Write a function that, given the URL of a Python package, will return you a dictionary with the following package information:
- Author
- Release (upload) Date
- License
- Home Page

(Note the possibility that not all of these fields will be present on all packages, and write your function accordingly)

In [None]:
def pypi_parser(pypi_url):
    pass

pypi_parser('https://pypi.python.org/pypi/beautifulsoup4/4.5.1')
pypi_parser('https://pypi.python.org/pypi/SQLAlchemy/1.1.0')

## Challenge 3: IMDB Cast Data
Write a function that, given the URL of a movie on IMDB will return you a list of the cast of the movie with the following information:
- Actor name
- Character name
- Actor birthday

Example:
```
>>> imdb_cast('http://www.imdb.com/title/tt0796366/')
[
  {'actor': 'Chris Pine',
  'character': 'Kirk',
  'birthday': 'August 26, 1980'
  }
  ...
]
```


In [None]:
def imdb_cast(movie_url):
    pass
imdb_cast('http://www.imdb.com/title/tt0796366/')

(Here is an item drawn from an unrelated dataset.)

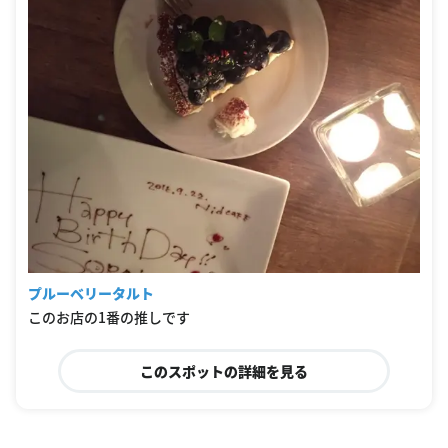
プルーベリータルト
このお店の1番の推しです
このスポットの詳細を見る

<h2><center>That's it!</center></h2>
![nice_job](http://i.giphy.com/eoxomXXVL2S0E.gif)


### Bonus Points:
1. For problem 1, write another function that uses the output of your function to plot the # of comments against the score of the post. Also, include a linear trend line. (Hint: `numpy.polyfit`)
2. For problem 2, include an array of all the published versions of the package in your return dictionary.

*Important:* When you send us your solutions, let us know which (if any)
of the bonus problems you've attempted.